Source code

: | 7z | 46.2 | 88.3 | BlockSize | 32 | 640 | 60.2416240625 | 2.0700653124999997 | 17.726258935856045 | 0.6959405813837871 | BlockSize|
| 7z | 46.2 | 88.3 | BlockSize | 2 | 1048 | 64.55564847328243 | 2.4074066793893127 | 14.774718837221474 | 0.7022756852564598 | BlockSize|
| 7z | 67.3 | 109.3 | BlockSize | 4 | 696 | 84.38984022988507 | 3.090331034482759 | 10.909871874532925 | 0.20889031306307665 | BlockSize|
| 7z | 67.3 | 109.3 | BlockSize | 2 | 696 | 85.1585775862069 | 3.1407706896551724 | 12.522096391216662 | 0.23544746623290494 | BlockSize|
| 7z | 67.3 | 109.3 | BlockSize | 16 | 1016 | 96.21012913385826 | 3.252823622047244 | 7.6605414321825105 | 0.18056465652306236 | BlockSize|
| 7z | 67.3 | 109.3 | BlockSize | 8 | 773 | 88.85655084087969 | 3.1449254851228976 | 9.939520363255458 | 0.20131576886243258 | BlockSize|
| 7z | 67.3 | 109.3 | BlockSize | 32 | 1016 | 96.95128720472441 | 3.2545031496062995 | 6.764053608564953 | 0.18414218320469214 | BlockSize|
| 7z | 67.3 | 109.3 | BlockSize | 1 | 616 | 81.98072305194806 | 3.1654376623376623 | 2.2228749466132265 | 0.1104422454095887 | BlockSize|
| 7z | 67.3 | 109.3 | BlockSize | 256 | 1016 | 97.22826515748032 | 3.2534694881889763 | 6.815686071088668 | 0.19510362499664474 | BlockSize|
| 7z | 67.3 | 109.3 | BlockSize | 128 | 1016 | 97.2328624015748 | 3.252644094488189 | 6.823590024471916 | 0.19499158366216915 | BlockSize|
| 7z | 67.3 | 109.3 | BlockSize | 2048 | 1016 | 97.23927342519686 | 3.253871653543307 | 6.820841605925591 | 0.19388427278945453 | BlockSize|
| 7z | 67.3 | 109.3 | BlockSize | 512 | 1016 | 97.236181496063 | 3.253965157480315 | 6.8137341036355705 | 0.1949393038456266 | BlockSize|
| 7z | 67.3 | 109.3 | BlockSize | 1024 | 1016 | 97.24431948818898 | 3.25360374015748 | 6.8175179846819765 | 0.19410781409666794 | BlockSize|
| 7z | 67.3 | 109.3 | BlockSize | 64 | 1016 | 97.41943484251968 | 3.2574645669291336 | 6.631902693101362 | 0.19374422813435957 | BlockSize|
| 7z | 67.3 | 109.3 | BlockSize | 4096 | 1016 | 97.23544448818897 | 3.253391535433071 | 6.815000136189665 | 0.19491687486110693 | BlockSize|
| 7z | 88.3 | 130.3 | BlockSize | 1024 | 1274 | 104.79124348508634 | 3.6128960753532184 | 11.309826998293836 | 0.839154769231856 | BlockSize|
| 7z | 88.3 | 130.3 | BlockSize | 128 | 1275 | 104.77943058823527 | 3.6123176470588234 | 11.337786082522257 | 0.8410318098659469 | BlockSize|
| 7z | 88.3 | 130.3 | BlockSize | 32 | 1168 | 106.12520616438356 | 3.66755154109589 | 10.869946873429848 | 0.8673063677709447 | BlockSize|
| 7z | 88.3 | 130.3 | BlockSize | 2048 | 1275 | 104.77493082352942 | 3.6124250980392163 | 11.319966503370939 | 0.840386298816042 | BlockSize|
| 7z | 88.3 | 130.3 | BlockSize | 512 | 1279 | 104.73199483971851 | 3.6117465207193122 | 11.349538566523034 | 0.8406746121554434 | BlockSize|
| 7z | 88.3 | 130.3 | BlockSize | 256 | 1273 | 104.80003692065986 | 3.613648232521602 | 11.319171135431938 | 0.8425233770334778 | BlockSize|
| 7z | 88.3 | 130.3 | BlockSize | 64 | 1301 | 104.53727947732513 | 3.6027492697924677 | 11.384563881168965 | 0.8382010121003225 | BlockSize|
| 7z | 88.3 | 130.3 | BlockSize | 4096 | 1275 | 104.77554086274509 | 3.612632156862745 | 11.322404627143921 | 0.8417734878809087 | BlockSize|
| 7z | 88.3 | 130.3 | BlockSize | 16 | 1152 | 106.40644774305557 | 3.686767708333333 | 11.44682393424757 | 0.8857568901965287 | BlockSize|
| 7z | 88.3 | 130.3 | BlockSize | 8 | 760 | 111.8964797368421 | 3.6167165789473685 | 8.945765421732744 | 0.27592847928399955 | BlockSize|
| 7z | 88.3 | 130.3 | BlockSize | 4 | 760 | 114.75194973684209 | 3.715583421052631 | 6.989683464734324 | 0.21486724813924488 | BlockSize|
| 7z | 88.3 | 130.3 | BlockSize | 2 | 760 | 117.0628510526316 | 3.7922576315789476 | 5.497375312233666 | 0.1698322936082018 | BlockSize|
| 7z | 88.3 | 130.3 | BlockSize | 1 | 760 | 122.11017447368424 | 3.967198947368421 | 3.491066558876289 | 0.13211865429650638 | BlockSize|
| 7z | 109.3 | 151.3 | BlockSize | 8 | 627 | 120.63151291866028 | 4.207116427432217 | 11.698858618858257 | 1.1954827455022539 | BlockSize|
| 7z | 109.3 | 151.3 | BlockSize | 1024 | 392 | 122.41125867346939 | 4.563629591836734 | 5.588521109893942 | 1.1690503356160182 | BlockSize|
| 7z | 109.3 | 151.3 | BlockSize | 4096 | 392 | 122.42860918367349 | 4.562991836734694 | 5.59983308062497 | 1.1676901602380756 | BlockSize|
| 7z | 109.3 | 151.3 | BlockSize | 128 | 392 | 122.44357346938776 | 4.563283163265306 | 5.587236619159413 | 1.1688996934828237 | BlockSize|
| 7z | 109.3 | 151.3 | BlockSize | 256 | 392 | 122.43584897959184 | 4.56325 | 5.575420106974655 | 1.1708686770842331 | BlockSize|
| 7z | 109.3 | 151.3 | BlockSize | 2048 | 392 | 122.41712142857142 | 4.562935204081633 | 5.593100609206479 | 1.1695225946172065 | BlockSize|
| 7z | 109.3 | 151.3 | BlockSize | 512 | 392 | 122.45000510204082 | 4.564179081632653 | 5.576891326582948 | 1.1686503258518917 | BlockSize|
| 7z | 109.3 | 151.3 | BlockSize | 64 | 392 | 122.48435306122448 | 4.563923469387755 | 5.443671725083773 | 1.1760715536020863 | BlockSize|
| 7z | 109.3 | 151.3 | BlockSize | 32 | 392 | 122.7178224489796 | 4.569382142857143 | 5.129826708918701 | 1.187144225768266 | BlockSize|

What to do:
Output every line of source text from all the rows as a numbered list, omitting blank lines.

Written response:
1. Source code
2. : | 7z | 46.2 | 88.3 | BlockSize | 32 | 640 | 60.2416240625 | 2.0700653124999997 | 17.726258935856045 | 0.6959405813837871 | BlockSize|
3. | 7z | 46.2 | 88.3 | BlockSize | 2 | 1048 | 64.55564847328243 | 2.4074066793893127 | 14.774718837221474 | 0.7022756852564598 | BlockSize|
4. | 7z | 67.3 | 109.3 | BlockSize | 4 | 696 | 84.38984022988507 | 3.090331034482759 | 10.909871874532925 | 0.20889031306307665 | BlockSize|
5. | 7z | 67.3 | 109.3 | BlockSize | 2 | 696 | 85.1585775862069 | 3.1407706896551724 | 12.522096391216662 | 0.23544746623290494 | BlockSize|
6. | 7z | 67.3 | 109.3 | BlockSize | 16 | 1016 | 96.21012913385826 | 3.252823622047244 | 7.6605414321825105 | 0.18056465652306236 | BlockSize|
7. | 7z | 67.3 | 109.3 | BlockSize | 8 | 773 | 88.85655084087969 | 3.1449254851228976 | 9.939520363255458 | 0.20131576886243258 | BlockSize|
8. | 7z | 67.3 | 109.3 | BlockSize | 32 | 1016 | 96.95128720472441 | 3.2545031496062995 | 6.764053608564953 | 0.18414218320469214 | BlockSize|
9. | 7z | 67.3 | 109.3 | BlockSize | 1 | 616 | 81.98072305194806 | 3.1654376623376623 | 2.2228749466132265 | 0.1104422454095887 | BlockSize|
10. | 7z | 67.3 | 109.3 | BlockSize | 256 | 1016 | 97.22826515748032 | 3.2534694881889763 | 6.815686071088668 | 0.19510362499664474 | BlockSize|
11. | 7z | 67.3 | 109.3 | BlockSize | 128 | 1016 | 97.2328624015748 | 3.252644094488189 | 6.823590024471916 | 0.19499158366216915 | BlockSize|
12. | 7z | 67.3 | 109.3 | BlockSize | 2048 | 1016 | 97.23927342519686 | 3.253871653543307 | 6.820841605925591 | 0.19388427278945453 | BlockSize|
13. | 7z | 67.3 | 109.3 | BlockSize | 512 | 1016 | 97.236181496063 | 3.253965157480315 | 6.8137341036355705 | 0.1949393038456266 | BlockSize|
14. | 7z | 67.3 | 109.3 | BlockSize | 1024 | 1016 | 97.24431948818898 | 3.25360374015748 | 6.8175179846819765 | 0.19410781409666794 | BlockSize|
15. | 7z | 67.3 | 109.3 | BlockSize | 64 | 1016 | 97.41943484251968 | 3.2574645669291336 | 6.631902693101362 | 0.19374422813435957 | BlockSize|
16. | 7z | 67.3 | 109.3 | BlockSize | 4096 | 1016 | 97.23544448818897 | 3.253391535433071 | 6.815000136189665 | 0.19491687486110693 | BlockSize|
17. | 7z | 88.3 | 130.3 | BlockSize | 1024 | 1274 | 104.79124348508634 | 3.6128960753532184 | 11.309826998293836 | 0.839154769231856 | BlockSize|
18. | 7z | 88.3 | 130.3 | BlockSize | 128 | 1275 | 104.77943058823527 | 3.6123176470588234 | 11.337786082522257 | 0.8410318098659469 | BlockSize|
19. | 7z | 88.3 | 130.3 | BlockSize | 32 | 1168 | 106.12520616438356 | 3.66755154109589 | 10.869946873429848 | 0.8673063677709447 | BlockSize|
20. | 7z | 88.3 | 130.3 | BlockSize | 2048 | 1275 | 104.77493082352942 | 3.6124250980392163 | 11.319966503370939 | 0.840386298816042 | BlockSize|
21. | 7z | 88.3 | 130.3 | BlockSize | 512 | 1279 | 104.73199483971851 | 3.6117465207193122 | 11.349538566523034 | 0.8406746121554434 | BlockSize|
22. | 7z | 88.3 | 130.3 | BlockSize | 256 | 1273 | 104.80003692065986 | 3.613648232521602 | 11.319171135431938 | 0.8425233770334778 | BlockSize|
23. | 7z | 88.3 | 130.3 | BlockSize | 64 | 1301 | 104.53727947732513 | 3.6027492697924677 | 11.384563881168965 | 0.8382010121003225 | BlockSize|
24. | 7z | 88.3 | 130.3 | BlockSize | 4096 | 1275 | 104.77554086274509 | 3.612632156862745 | 11.322404627143921 | 0.8417734878809087 | BlockSize|
25. | 7z | 88.3 | 130.3 | BlockSize | 16 | 1152 | 106.40644774305557 | 3.686767708333333 | 11.44682393424757 | 0.8857568901965287 | BlockSize|
26. | 7z | 88.3 | 130.3 | BlockSize | 8 | 760 | 111.8964797368421 | 3.6167165789473685 | 8.945765421732744 | 0.27592847928399955 | BlockSize|
27. | 7z | 88.3 | 130.3 | BlockSize | 4 | 760 | 114.75194973684209 | 3.715583421052631 | 6.989683464734324 | 0.21486724813924488 | BlockSize|
28. | 7z | 88.3 | 130.3 | BlockSize | 2 | 760 | 117.0628510526316 | 3.7922576315789476 | 5.497375312233666 | 0.1698322936082018 | BlockSize|
29. | 7z | 88.3 | 130.3 | BlockSize | 1 | 760 | 122.11017447368424 | 3.967198947368421 | 3.491066558876289 | 0.13211865429650638 | BlockSize|
30. | 7z | 109.3 | 151.3 | BlockSize | 8 | 627 | 120.63151291866028 | 4.207116427432217 | 11.698858618858257 | 1.1954827455022539 | BlockSize|
31. | 7z | 109.3 | 151.3 | BlockSize | 1024 | 392 | 122.41125867346939 | 4.563629591836734 | 5.588521109893942 | 1.1690503356160182 | BlockSize|
32. | 7z | 109.3 | 151.3 | BlockSize | 4096 | 392 | 122.42860918367349 | 4.562991836734694 | 5.59983308062497 | 1.1676901602380756 | BlockSize|
33. | 7z | 109.3 | 151.3 | BlockSize | 128 | 392 | 122.44357346938776 | 4.563283163265306 | 5.587236619159413 | 1.1688996934828237 | BlockSize|
34. | 7z | 109.3 | 151.3 | BlockSize | 256 | 392 | 122.43584897959184 | 4.56325 | 5.575420106974655 | 1.1708686770842331 | BlockSize|
35. | 7z | 109.3 | 151.3 | BlockSize | 2048 | 392 | 122.41712142857142 | 4.562935204081633 | 5.593100609206479 | 1.1695225946172065 | BlockSize|
36. | 7z | 109.3 | 151.3 | BlockSize | 512 | 392 | 122.45000510204082 | 4.564179081632653 | 5.576891326582948 | 1.1686503258518917 | BlockSize|
37. | 7z | 109.3 | 151.3 | BlockSize | 64 | 392 | 122.48435306122448 | 4.563923469387755 | 5.443671725083773 | 1.1760715536020863 | BlockSize|
38. | 7z | 109.3 | 151.3 | BlockSize | 32 | 392 | 122.7178224489796 | 4.569382142857143 | 5.129826708918701 | 1.187144225768266 | BlockSize|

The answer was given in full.